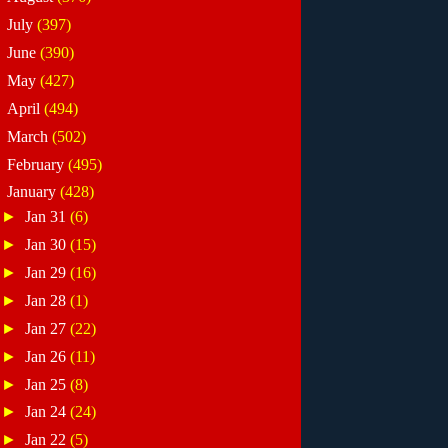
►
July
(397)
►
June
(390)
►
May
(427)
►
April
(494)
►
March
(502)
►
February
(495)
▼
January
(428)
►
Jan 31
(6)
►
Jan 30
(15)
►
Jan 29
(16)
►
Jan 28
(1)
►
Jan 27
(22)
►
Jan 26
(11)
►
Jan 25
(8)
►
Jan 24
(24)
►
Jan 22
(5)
▬▬▬
REQUEST → Repeat all the material exactly, but keep pictures out of the copy.

RESPONSE FOR THIS EXERCISE →
►
July
(397)
►
June
(390)
►
May
(427)
►
April
(494)
►
March
(502)
►
February
(495)
▼
January
(428)
►
Jan 31
(6)
►
Jan 30
(15)
►
Jan 29
(16)
►
Jan 28
(1)
►
Jan 27
(22)
►
Jan 26
(11)
►
Jan 25
(8)
►
Jan 24
(24)
►
Jan 22
(5)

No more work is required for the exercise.